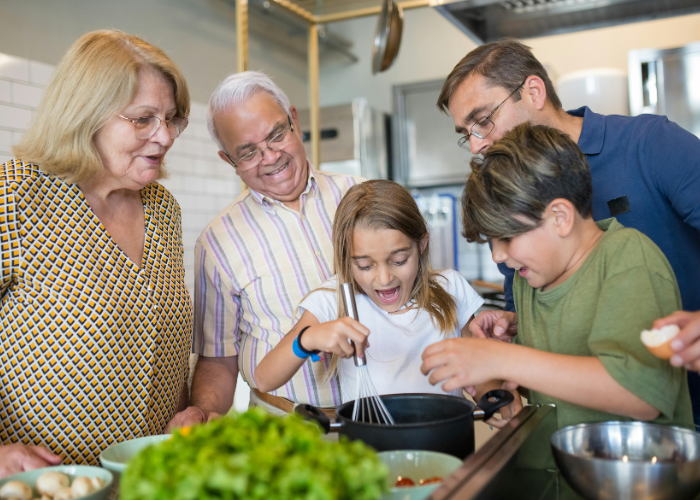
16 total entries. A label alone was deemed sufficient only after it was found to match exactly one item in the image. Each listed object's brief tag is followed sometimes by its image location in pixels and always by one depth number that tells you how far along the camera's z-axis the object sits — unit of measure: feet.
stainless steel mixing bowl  2.56
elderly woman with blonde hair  4.05
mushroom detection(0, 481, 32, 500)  2.83
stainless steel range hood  7.64
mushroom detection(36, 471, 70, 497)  2.93
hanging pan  8.55
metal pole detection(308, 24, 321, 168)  12.34
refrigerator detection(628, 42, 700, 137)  12.24
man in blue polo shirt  4.78
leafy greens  1.90
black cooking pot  2.86
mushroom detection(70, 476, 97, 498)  2.78
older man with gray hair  5.99
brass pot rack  11.09
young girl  4.92
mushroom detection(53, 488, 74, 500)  2.79
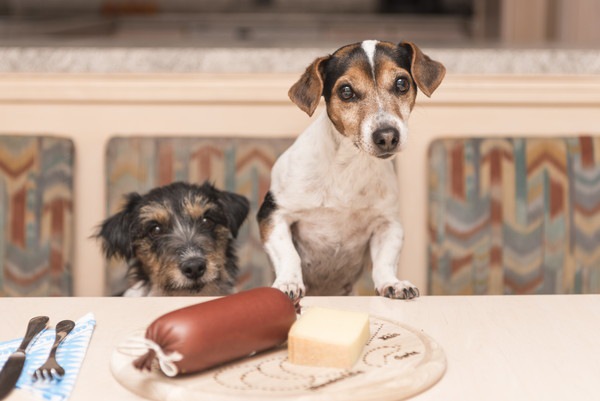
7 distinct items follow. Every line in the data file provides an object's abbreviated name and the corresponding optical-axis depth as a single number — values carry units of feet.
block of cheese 2.76
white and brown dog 3.65
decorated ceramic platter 2.58
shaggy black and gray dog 4.48
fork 2.82
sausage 2.63
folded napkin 2.74
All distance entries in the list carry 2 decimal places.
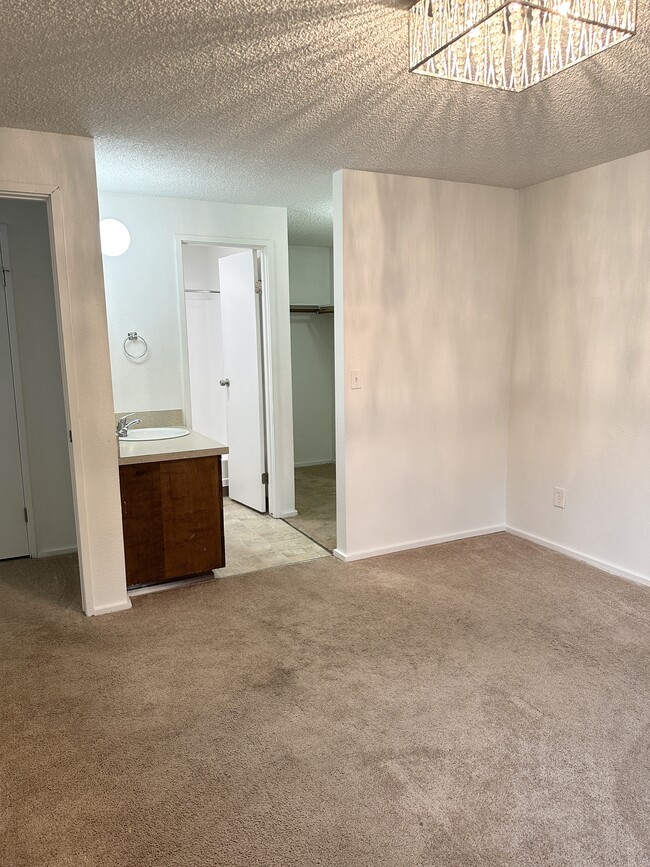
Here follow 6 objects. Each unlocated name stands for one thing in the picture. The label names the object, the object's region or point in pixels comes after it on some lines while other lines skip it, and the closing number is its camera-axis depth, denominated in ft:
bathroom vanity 10.41
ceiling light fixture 5.49
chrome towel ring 12.91
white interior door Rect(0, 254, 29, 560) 12.19
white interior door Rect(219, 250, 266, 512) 15.05
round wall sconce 12.17
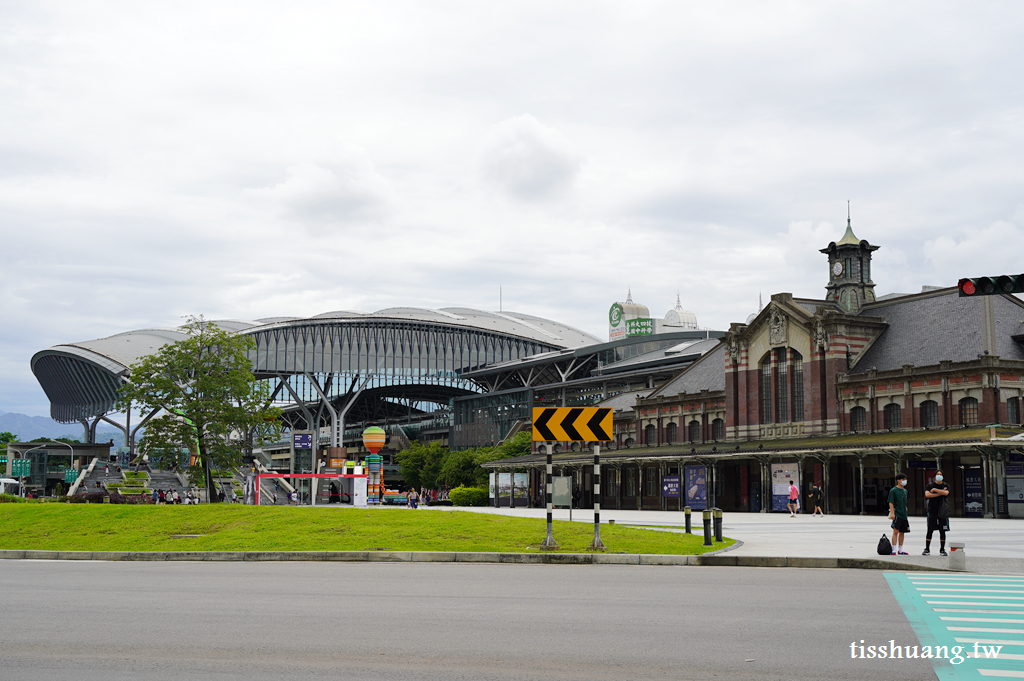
-=-=-=-=-
Description of the task: Filter the data for the string "name". Copy each matching line.

Result below:
7 distinct items follow. Every line in the data file provides an object's abbreviated name and the corresponding optical-axis depth as a single number — values carry units of feet.
Here follow 6 objects. Each unlocated name stands for one thing in the picture. The label names the object, the object's region or point in pixels comes after it on some lines while other lines skip it, and the closing number is its camera-axis depth, denominated in ft:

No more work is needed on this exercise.